Faut-il croire que la question des mises en examen de responsables politiques est un terrain trop glissant pour tous ?

    Tout cela pour dire que la presse écrite, la radio et la télévision n’ont guère été capables, contrairement à ce qui s’est passé dans l’Hexagone par exemple, de forger une opinion publique martiniquaise forte et pérenne. Il a fallu l’apparition de l’Internet et des réseaux sociaux pour que celle-ci surgisse enfin et que tout un chacun s’autorise à donner son opinion. Pour que des groupes se forment selon des thématiques particulières et que des débats s’organisent souvent de manière quotidienne. L’Internet est la fenêtre démocratique d’une partie de l’opinion martiniquaise dans une île où l’information est verrouillée, grâce notamment à l’embauche de journalistes par le service communication de la Région dont le nombre d’employés a…quadruplé par rapport à l’ancienne mandature. Grâce aussi à la timidité, voire à la crainte de maints journalistes d’être pointés du doigt, mis au placard, voire carrément licenciés parce qu’ils ou elles ont osé parler d’un sujet qui fâche les Maîtres de Plateau Roy. Tout le monde n’a pas le courage de la rédactrice en chef de Freepawol !

 

 Ainsi donc, tout semble indiquer que les médias électroniques, notamment les sites-web joueront un rôle à la fois crucial et croissant dans la campagne électorale qui s’annonce même si, pour l’heure, ils touchent peu les plus de 60 ans qui, en Martinique, constituent la majorité des votants. Peut-être justement parviendront-ils à convaincre les 18-59 ans de se rendre aux urnes au mois de décembre prochain et cela massivement car il y va du devenir de la Martinique et du maintien d’un minimum de démocratie dans un pays où à la date d’aujourd’hui des élus de la majorité peuvent en toute impunité insulter leurs adversaires : « chien abiyé an moun », « prof au rabais », « vermine à karchériser » ou encore « yich méchan »…

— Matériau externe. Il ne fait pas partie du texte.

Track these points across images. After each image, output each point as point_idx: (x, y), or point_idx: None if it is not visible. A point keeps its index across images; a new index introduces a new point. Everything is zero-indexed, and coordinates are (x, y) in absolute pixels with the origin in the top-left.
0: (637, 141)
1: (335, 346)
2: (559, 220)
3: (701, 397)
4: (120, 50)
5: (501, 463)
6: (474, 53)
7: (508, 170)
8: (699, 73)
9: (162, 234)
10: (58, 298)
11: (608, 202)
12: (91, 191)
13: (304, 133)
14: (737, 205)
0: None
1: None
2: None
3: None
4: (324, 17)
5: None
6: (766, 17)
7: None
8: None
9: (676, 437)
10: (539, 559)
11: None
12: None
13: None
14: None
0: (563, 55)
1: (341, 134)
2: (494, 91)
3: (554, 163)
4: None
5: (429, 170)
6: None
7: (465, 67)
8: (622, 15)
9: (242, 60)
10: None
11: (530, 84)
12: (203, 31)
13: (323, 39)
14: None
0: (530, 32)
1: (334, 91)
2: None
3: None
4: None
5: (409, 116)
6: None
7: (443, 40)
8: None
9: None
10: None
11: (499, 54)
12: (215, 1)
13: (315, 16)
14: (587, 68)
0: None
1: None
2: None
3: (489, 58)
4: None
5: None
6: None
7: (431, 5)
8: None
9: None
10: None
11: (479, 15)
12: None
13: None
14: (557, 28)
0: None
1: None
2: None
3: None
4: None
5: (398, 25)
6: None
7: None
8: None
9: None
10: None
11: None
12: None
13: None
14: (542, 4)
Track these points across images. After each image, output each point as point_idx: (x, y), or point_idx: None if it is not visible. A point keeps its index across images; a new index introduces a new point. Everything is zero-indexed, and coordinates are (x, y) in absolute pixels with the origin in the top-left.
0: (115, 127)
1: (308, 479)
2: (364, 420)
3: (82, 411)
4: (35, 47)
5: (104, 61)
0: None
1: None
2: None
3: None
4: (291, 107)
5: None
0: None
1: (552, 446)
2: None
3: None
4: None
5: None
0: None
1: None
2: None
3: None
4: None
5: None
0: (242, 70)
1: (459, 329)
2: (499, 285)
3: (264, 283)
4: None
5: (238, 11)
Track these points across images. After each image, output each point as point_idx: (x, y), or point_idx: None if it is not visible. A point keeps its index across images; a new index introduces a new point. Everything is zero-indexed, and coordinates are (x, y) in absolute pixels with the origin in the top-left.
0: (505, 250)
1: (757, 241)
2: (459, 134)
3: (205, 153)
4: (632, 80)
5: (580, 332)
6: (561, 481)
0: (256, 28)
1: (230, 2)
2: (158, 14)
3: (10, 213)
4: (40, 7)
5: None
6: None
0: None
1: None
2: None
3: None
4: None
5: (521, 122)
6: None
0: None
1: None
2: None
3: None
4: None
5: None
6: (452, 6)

   Triste, bien triste spectacle, qu’offre en tout cas notre île en ce moment, en cette veille de cet événement majeur qu’est la mise en place de la Collectivité de Martinique…

Commentaires

nadaurelius | 09/08/2015 - 14:23 :
Une situation qui angoisse . Pourquoi ce qu'il est convenu d'appeler l'omerta ? La Martinique n'est pas la Sicile pourtant . Je viens de relire puis de revoir une affaire qui aurait dû faire trembler notre île : une manifestation à la Région, par le monde de la pêche et des marins pêcheurs . L'Avocat Germany face au président de Région qui le menace publiquement après l'avoir insulté . Plus près de nous la vice présidente du Conseil Régional qui pour répondre à ses collègues de l'opposition , pète les plombs et en plein Conseil, embraye dans un chapelet d'injures . Personne ne dit mot . La presse , la première qui aime tant faire choux gras de la moindre affaire se tait . Ou donc sommes nous dans ce pays Martinique?
annick | 10/08/2015 - 09:58 :
On aimerait avoir des liasses de billets comme ça qui circuleraient dans le monde de la presse martiniquaise, pour notre bien à tous.